WHAT THE TASK ASKS: Could you count the lines below that include the word "COLLIERS" and give only the number?

Saved entries:
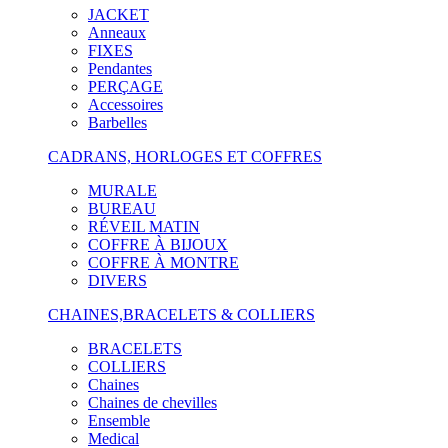
JACKET
Anneaux
FIXES
Pendantes
PERÇAGE
Accessoires
Barbelles
CADRANS, HORLOGES ET COFFRES
MURALE
BUREAU
RÉVEIL MATIN
COFFRE À BIJOUX
COFFRE À MONTRE
DIVERS
CHAINES,BRACELETS & COLLIERS
BRACELETS
COLLIERS
Chaines
Chaines de chevilles
Ensemble
Medical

ANSWER SPACE: 2